Stored data entries
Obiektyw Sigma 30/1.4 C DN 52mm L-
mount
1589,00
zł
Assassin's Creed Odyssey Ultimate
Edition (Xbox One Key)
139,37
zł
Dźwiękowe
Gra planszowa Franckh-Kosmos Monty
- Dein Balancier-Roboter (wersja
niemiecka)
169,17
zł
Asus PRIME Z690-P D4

* _To-do item_
Gather every line in the items above that contains the string "Kosmos".

* _Output for this task_
Gra planszowa Franckh-Kosmos Monty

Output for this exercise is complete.